The latter two being new entries I haven't wrote about so I'll sum these up in the next couple of paragraphs. Unfinished Swan is a short and sweet storybook jaunt that's a really good way to fill a Sunday afternoon. It displays some neat mechanics which are all briefly touched upon. They don't outstay their welcome and I can't honestly say I was sold short either. And Terry Gilliam is in it.

Wolfenstein is raw fun. I took the challenge out of things by charging through it on easy but I don't feel like I've done myself a disservice. That game has some heart and its earned its rightful place as one of last year's bright moments.

The Ones I'm Done With

Effectively the games I put time into and then decided I'd had enough.

  • Velocity 2X
  • Guacamelee Super Turbo Championship Edition
  • Black
  • Metal Gear Solid: Peace Walker

Now, Guacamelee suffered due to the way I play games now. I used to be thorough but I've kinda broken that habit and, as a result, I got two bosses from the end and felt weak and underprepared. Its a game I'm likely to return to but don't be surprised if I don't. A nice Metroidvania with some emphasis on a decent combat engine, although it loves to wall you off in arenas.

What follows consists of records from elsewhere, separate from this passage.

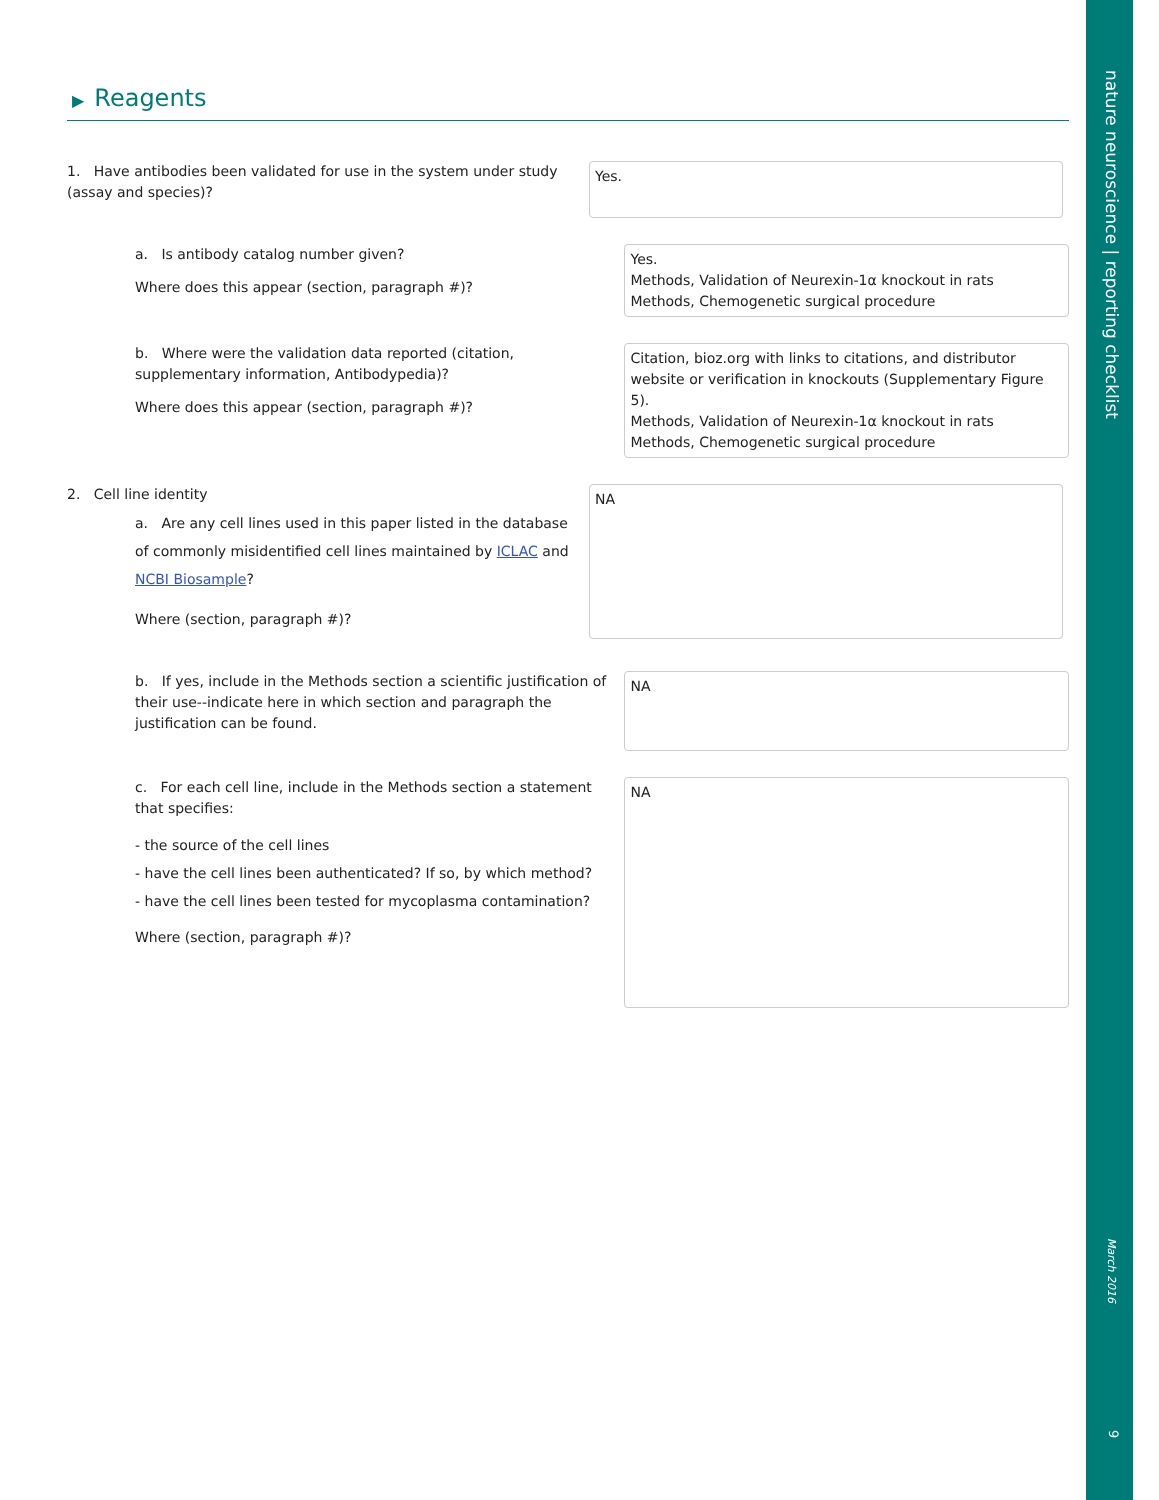▶ Reagents
1. Have antibodies been validated for use in the system under study (assay and species)?
Yes.
a. Is antibody catalog number given?
Where does this appear (section, paragraph #)?
Yes.
Methods, Validation of Neurexin-1α knockout in rats
Methods, Chemogenetic surgical procedure
b. Where were the validation data reported (citation, supplementary information, Antibodypedia)?
Where does this appear (section, paragraph #)?
Citation, bioz.org with links to citations, and distributor website or verification in knockouts (Supplementary Figure 5).
Methods, Validation of Neurexin-1α knockout in rats
Methods, Chemogenetic surgical procedure
2. Cell line identity
a. Are any cell lines used in this paper listed in the database of commonly misidentified cell lines maintained by ICLAC and NCBI Biosample?
Where (section, paragraph #)?
NA
b. If yes, include in the Methods section a scientific justification of their use--indicate here in which section and paragraph the justification can be found.
NA
c. For each cell line, include in the Methods section a statement that specifies:
- the source of the cell lines
- have the cell lines been authenticated? If so, by which method?
- have the cell lines been tested for mycoplasma contamination?
Where (section, paragraph #)?
NA
nature neuroscience | reporting checklist
March 2016
9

Black's a victim of time. After Wolfenstein I fancied returning to it to get another FPS off the list. I was at the Asylum entrance and, let me tell you, PS2 particle effects on a 32" LCD might as well render me blind. I think I've advanced further in that game but my memory is conveniently fuzzy and, as a super short game I should tie that loose end up. The longer I wait, though, the worse it'll get.

Peace Walker should've been right up my street. The sneaking feels great but the bosses almost feel like they're out of one person's capabilities. I gave it another shot and eventually retired at the same spot I always do. The second tank battle is nonsense. I'll catch up with the cutscenes and leave it at that. The black sheep of the family must remain uneaten.

The Outstanding

So we come to the remainder. Replaying Black has taught me there will be some games on this list that just won't be pleasant to return to after such a hiatus. Certain games will simply not get finished due to the sheer challenge of them. Nonetheless, this is what remains:

  • 5 Resident Evils
  • 5 Final Fantasies
  • 3 Princes of Persia
  • 3 Souls games
  • 3 Clover / Platinum efforts
  • 3 Rockstar developed / published games that aren't Grand Theft Auto
  • 2 Hitmen
  • 2 Gears of War
  • 2 Legends of Zelda (And 1 that isn't)
  • 2 Splinter Cells
  • 2 Ninja Gaiden Sigmas
  • 2 Dual-Joystick shooters
  • The quintessential Castlevania
  • The most R-Type you can have
  • from the makers of APB ...
  • That most recent X-Com (which should be first off this list now that failure is canon)
  • Free Playstation stuff by way of apology
  • Free Playstation stuff by way of subscription
  • Dan's favourite mainline Mario.
  • Not a Capcom remake
  • Bungie's third-person something-or-other
  • Nobody messes with Adam We.
  • The Batman of Mordor
  • Metroid Prime 2.
  • Shinobi's last hurrah
  • Deus Ex

Yeah, I ran out of cool ideas. Anyway, that's about 50 in total. Some of which are too old or difficult to properly embrace. Regardless, there's some landmarks on there I need to focus on. I'm reinstalling Final Fantasy VII as we speak. And I've just realised I wiped my last save. Joy! Midgar for the 100th time, guys and girls!